The transformation of the mining industry in Poland is an often discussed and controversial topic. As a result of continuing disagreements there have been numerous strikes by miners over many years. The European Union’s energy policy requirements have also created difficulties. On Thursday, 24 June, the President of the Polish Mining Group, Tomasz Rogala, and the Deputy Minister of State Assets, Artur Soboń, answered many burning questions concerning the future of mining in Poland. How does it all look like?
The process of closing mines in Poland will continue until 2049
As Tomasz Rogala reports
The transformation of the mining industry is a long-term process, requiring significant financial outlays, the creation of a sufficient number of new jobs, and also requiring social acceptance – thus it takes time
The entire process has been spread out over nearly thirty years in order to have the opportunity for long-term consideration of the transition to new energy sources, the provision of social benefits, and the transformation of post-mining areas
A sustainable transition to other energy sources takes time. According to the PEP, most new sources are expected to appear in about 10-15 years – commented the President of PGG
30 years ago, the Polish energy sector was based on 96 percent coal, in 2004 – 92 percent, and in 2019 – about 77 percent. This means a reduction in the share of coal by 19 percentage points within 30 years.
Another issue is to provide jobs and appropriate salaries for people who have worked in the mining industry so far, and by closing the mines, may become unemployed.
This will not be an easy task, since the average gross monthly salary in the mining industry is about PLN 9 thousand. Creating suitable jobs for people who have worked in the mining industry for many years may be a very difficult task. There is talk of retraining miners for the automotive industry. According to calculations, jobs in the automotive sector could provide former miners with social security similar to the current one. It has been calculated that creating alternative jobs in the automotive sector would cost even PLN 350 billion.

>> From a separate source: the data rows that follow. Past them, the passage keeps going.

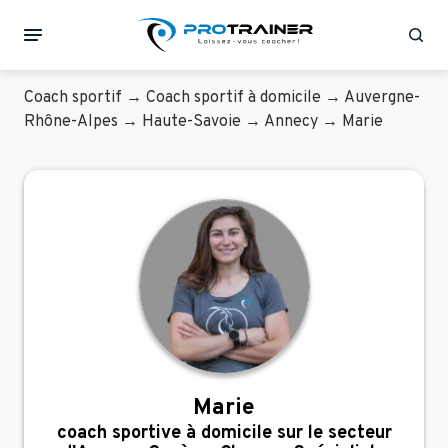
Rec
Coach sportif
→
Coach sportif à domicile
→
Auvergne-
Rhône-Alpes
→
Haute-Savoie
→
Annecy
→
Marie
Marie
coach sportive à domicile sur le secteur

Artur Soboń confirmed that the prenotification process has begun
According to Artur Soboń, on Thursday, 24 June, all parties reached an agreement and a social contract was concluded. The application has been submitted to the European Commission and the prenotification process has begun. The Commission’s approval is a condition for the agreement to enter into force
Unfortunately, little detail of this social agreement has been made public. So far we know that
- the social agreement will have four annexes on the principles of public aid, investments to be made under the agreement, post-mining areas covered by the agreement and aid instruments for mining-related companies and mining municipalities,
- hard coal mining will be liquidated in Poland by 2049,
- a point has been agreed upon concerning the indexation (increase) of remuneration in the mines for the next four years (until 2025) and the cyclicality of indexation – every four years,
- fTŚ (Fund for Silesian Transformation) is to be established to undertake organizational and financial investment activities related to the transformation of Upper Silesia and Zagłębie Dąbrowskie and reconstruction of the region’s economic potential. Its initial capital is to be no less than PLN 500 million. The Fund is also to be equipped with additional guarantee mechanisms worth PLN 1 billion,
- the costs of physical decommissioning of the mines, the costs of social protection for miners and the costs of reducing coal production are to be covered by the budget,
- the support system for miners would start in 2022 to provide employees with one-off severance payments and retirement benefits, and implement subsidies for coal production reduction,
- the support system covers the companies: Tauron Wydobycie, Węglokoks Kraj and Polska Grupa Górnicza,
- employment until retirement is guaranteed and social protection for miners leaving work – pre-retirement leave and severance pay.